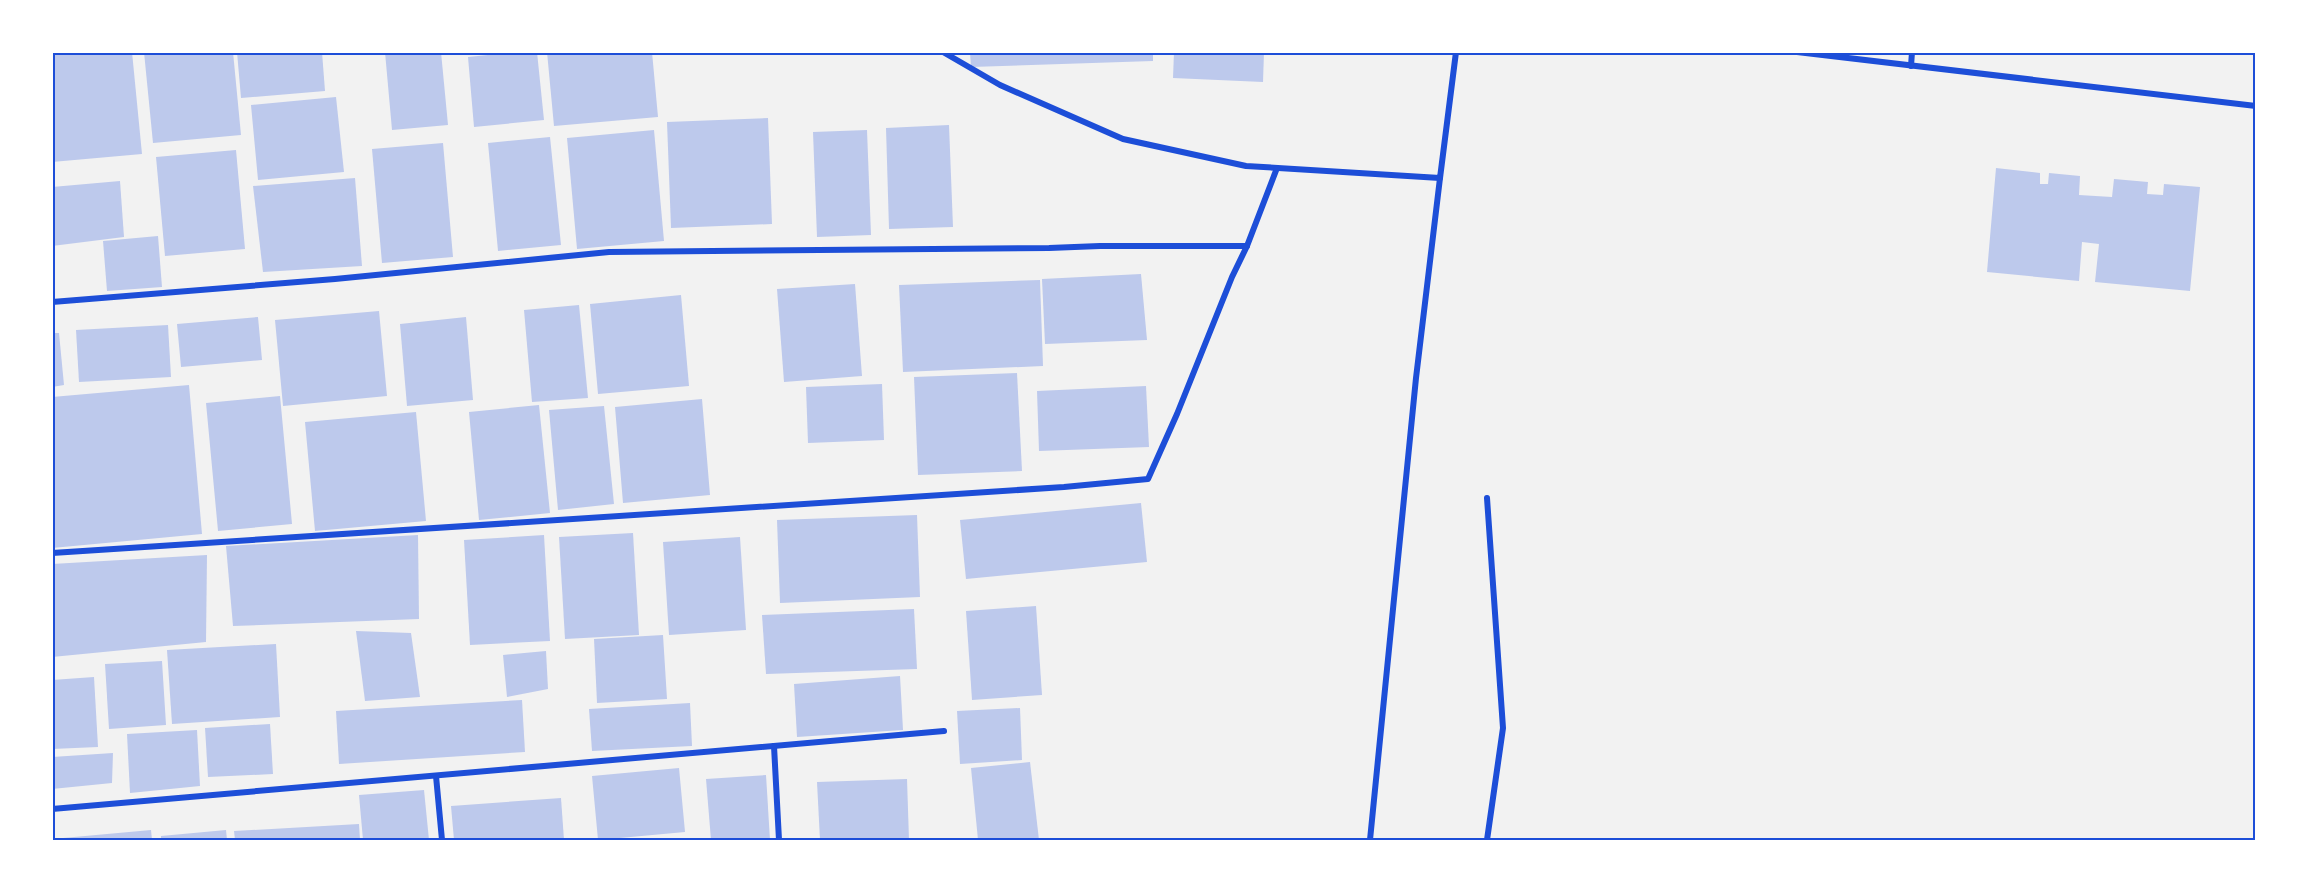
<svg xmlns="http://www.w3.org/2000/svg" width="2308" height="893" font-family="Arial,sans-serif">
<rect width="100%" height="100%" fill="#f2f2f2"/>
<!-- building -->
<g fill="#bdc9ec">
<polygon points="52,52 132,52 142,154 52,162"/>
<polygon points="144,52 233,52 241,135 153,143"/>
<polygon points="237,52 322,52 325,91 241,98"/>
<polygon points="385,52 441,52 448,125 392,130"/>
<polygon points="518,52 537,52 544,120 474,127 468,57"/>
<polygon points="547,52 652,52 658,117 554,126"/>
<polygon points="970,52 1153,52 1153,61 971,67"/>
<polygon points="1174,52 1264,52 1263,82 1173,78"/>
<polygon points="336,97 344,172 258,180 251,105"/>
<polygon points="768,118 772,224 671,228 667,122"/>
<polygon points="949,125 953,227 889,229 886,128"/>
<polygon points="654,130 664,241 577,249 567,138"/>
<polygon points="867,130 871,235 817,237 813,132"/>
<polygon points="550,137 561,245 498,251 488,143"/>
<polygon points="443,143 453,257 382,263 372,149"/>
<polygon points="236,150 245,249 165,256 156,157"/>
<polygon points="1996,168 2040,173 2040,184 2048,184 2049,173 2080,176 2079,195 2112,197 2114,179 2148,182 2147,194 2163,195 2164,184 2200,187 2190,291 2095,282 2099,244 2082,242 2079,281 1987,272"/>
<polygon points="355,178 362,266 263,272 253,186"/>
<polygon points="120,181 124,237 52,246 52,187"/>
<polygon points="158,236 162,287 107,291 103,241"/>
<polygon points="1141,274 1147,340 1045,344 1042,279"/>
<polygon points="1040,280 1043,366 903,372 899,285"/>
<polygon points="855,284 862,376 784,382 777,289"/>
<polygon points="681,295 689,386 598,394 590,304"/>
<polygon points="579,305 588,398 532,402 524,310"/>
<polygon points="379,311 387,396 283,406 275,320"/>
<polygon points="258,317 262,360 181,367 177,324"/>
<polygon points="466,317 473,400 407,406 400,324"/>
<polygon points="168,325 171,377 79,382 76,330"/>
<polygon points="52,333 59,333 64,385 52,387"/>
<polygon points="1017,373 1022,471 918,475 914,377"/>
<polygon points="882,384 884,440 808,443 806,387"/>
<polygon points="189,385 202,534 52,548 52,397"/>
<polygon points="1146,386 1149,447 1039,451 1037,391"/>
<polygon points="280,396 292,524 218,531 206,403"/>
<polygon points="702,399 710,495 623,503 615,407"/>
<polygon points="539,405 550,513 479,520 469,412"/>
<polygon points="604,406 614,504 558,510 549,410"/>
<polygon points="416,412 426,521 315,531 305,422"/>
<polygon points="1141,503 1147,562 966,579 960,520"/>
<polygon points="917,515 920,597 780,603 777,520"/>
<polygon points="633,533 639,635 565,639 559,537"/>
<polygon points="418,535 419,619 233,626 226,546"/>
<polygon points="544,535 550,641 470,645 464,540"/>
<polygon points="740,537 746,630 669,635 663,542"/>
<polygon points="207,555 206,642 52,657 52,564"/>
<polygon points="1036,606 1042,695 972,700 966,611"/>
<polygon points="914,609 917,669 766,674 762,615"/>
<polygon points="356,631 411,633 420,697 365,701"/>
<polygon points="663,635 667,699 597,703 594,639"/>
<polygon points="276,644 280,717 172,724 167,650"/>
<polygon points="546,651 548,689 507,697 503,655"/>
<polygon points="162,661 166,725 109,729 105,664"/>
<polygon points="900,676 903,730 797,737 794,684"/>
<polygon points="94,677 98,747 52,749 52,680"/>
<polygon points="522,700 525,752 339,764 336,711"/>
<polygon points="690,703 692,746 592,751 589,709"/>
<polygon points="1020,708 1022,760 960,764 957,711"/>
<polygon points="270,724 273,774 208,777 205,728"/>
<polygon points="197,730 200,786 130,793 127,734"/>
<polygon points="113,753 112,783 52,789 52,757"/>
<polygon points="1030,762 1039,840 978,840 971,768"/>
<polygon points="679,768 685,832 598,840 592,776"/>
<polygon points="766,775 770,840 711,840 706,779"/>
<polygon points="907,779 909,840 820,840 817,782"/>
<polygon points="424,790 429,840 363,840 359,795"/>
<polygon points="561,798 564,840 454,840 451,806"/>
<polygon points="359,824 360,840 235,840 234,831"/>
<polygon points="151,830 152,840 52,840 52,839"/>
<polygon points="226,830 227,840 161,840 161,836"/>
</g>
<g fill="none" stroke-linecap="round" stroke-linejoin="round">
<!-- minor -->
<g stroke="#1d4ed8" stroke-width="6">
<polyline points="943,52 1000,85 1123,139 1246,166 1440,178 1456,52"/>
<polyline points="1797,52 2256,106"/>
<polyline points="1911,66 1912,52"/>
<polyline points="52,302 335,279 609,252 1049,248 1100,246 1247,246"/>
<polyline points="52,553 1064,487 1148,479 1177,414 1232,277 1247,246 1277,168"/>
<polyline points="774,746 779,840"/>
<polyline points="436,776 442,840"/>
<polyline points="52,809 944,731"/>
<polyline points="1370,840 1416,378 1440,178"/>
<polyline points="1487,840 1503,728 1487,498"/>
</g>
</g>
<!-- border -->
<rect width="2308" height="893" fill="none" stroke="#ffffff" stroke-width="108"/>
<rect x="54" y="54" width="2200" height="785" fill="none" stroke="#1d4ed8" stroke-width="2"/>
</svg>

Problem: Please make an exact copy of the whole listing and leave out its pictures.

The completed task:
<svg xmlns="http://www.w3.org/2000/svg" width="2308" height="893" font-family="Arial,sans-serif">
<rect width="100%" height="100%" fill="#f2f2f2"/>
<!-- building -->
<g fill="#bdc9ec">
<polygon points="52,52 132,52 142,154 52,162"/>
<polygon points="144,52 233,52 241,135 153,143"/>
<polygon points="237,52 322,52 325,91 241,98"/>
<polygon points="385,52 441,52 448,125 392,130"/>
<polygon points="518,52 537,52 544,120 474,127 468,57"/>
<polygon points="547,52 652,52 658,117 554,126"/>
<polygon points="970,52 1153,52 1153,61 971,67"/>
<polygon points="1174,52 1264,52 1263,82 1173,78"/>
<polygon points="336,97 344,172 258,180 251,105"/>
<polygon points="768,118 772,224 671,228 667,122"/>
<polygon points="949,125 953,227 889,229 886,128"/>
<polygon points="654,130 664,241 577,249 567,138"/>
<polygon points="867,130 871,235 817,237 813,132"/>
<polygon points="550,137 561,245 498,251 488,143"/>
<polygon points="443,143 453,257 382,263 372,149"/>
<polygon points="236,150 245,249 165,256 156,157"/>
<polygon points="1996,168 2040,173 2040,184 2048,184 2049,173 2080,176 2079,195 2112,197 2114,179 2148,182 2147,194 2163,195 2164,184 2200,187 2190,291 2095,282 2099,244 2082,242 2079,281 1987,272"/>
<polygon points="355,178 362,266 263,272 253,186"/>
<polygon points="120,181 124,237 52,246 52,187"/>
<polygon points="158,236 162,287 107,291 103,241"/>
<polygon points="1141,274 1147,340 1045,344 1042,279"/>
<polygon points="1040,280 1043,366 903,372 899,285"/>
<polygon points="855,284 862,376 784,382 777,289"/>
<polygon points="681,295 689,386 598,394 590,304"/>
<polygon points="579,305 588,398 532,402 524,310"/>
<polygon points="379,311 387,396 283,406 275,320"/>
<polygon points="258,317 262,360 181,367 177,324"/>
<polygon points="466,317 473,400 407,406 400,324"/>
<polygon points="168,325 171,377 79,382 76,330"/>
<polygon points="52,333 59,333 64,385 52,387"/>
<polygon points="1017,373 1022,471 918,475 914,377"/>
<polygon points="882,384 884,440 808,443 806,387"/>
<polygon points="189,385 202,534 52,548 52,397"/>
<polygon points="1146,386 1149,447 1039,451 1037,391"/>
<polygon points="280,396 292,524 218,531 206,403"/>
<polygon points="702,399 710,495 623,503 615,407"/>
<polygon points="539,405 550,513 479,520 469,412"/>
<polygon points="604,406 614,504 558,510 549,410"/>
<polygon points="416,412 426,521 315,531 305,422"/>
<polygon points="1141,503 1147,562 966,579 960,520"/>
<polygon points="917,515 920,597 780,603 777,520"/>
<polygon points="633,533 639,635 565,639 559,537"/>
<polygon points="418,535 419,619 233,626 226,546"/>
<polygon points="544,535 550,641 470,645 464,540"/>
<polygon points="740,537 746,630 669,635 663,542"/>
<polygon points="207,555 206,642 52,657 52,564"/>
<polygon points="1036,606 1042,695 972,700 966,611"/>
<polygon points="914,609 917,669 766,674 762,615"/>
<polygon points="356,631 411,633 420,697 365,701"/>
<polygon points="663,635 667,699 597,703 594,639"/>
<polygon points="276,644 280,717 172,724 167,650"/>
<polygon points="546,651 548,689 507,697 503,655"/>
<polygon points="162,661 166,725 109,729 105,664"/>
<polygon points="900,676 903,730 797,737 794,684"/>
<polygon points="94,677 98,747 52,749 52,680"/>
<polygon points="522,700 525,752 339,764 336,711"/>
<polygon points="690,703 692,746 592,751 589,709"/>
<polygon points="1020,708 1022,760 960,764 957,711"/>
<polygon points="270,724 273,774 208,777 205,728"/>
<polygon points="197,730 200,786 130,793 127,734"/>
<polygon points="113,753 112,783 52,789 52,757"/>
<polygon points="1030,762 1039,840 978,840 971,768"/>
<polygon points="679,768 685,832 598,840 592,776"/>
<polygon points="766,775 770,840 711,840 706,779"/>
<polygon points="907,779 909,840 820,840 817,782"/>
<polygon points="424,790 429,840 363,840 359,795"/>
<polygon points="561,798 564,840 454,840 451,806"/>
<polygon points="359,824 360,840 235,840 234,831"/>
<polygon points="151,830 152,840 52,840 52,839"/>
<polygon points="226,830 227,840 161,840 161,836"/>
</g>
<g fill="none" stroke-linecap="round" stroke-linejoin="round">
<!-- minor -->
<g stroke="#1d4ed8" stroke-width="6">
<polyline points="943,52 1000,85 1123,139 1246,166 1440,178 1456,52"/>
<polyline points="1797,52 2256,106"/>
<polyline points="1911,66 1912,52"/>
<polyline points="52,302 335,279 609,252 1049,248 1100,246 1247,246"/>
<polyline points="52,553 1064,487 1148,479 1177,414 1232,277 1247,246 1277,168"/>
<polyline points="774,746 779,840"/>
<polyline points="436,776 442,840"/>
<polyline points="52,809 944,731"/>
<polyline points="1370,840 1416,378 1440,178"/>
<polyline points="1487,840 1503,728 1487,498"/>
</g>
</g>
<!-- border -->
<rect width="2308" height="893" fill="none" stroke="#ffffff" stroke-width="108"/>
<rect x="54" y="54" width="2200" height="785" fill="none" stroke="#1d4ed8" stroke-width="2"/>
</svg>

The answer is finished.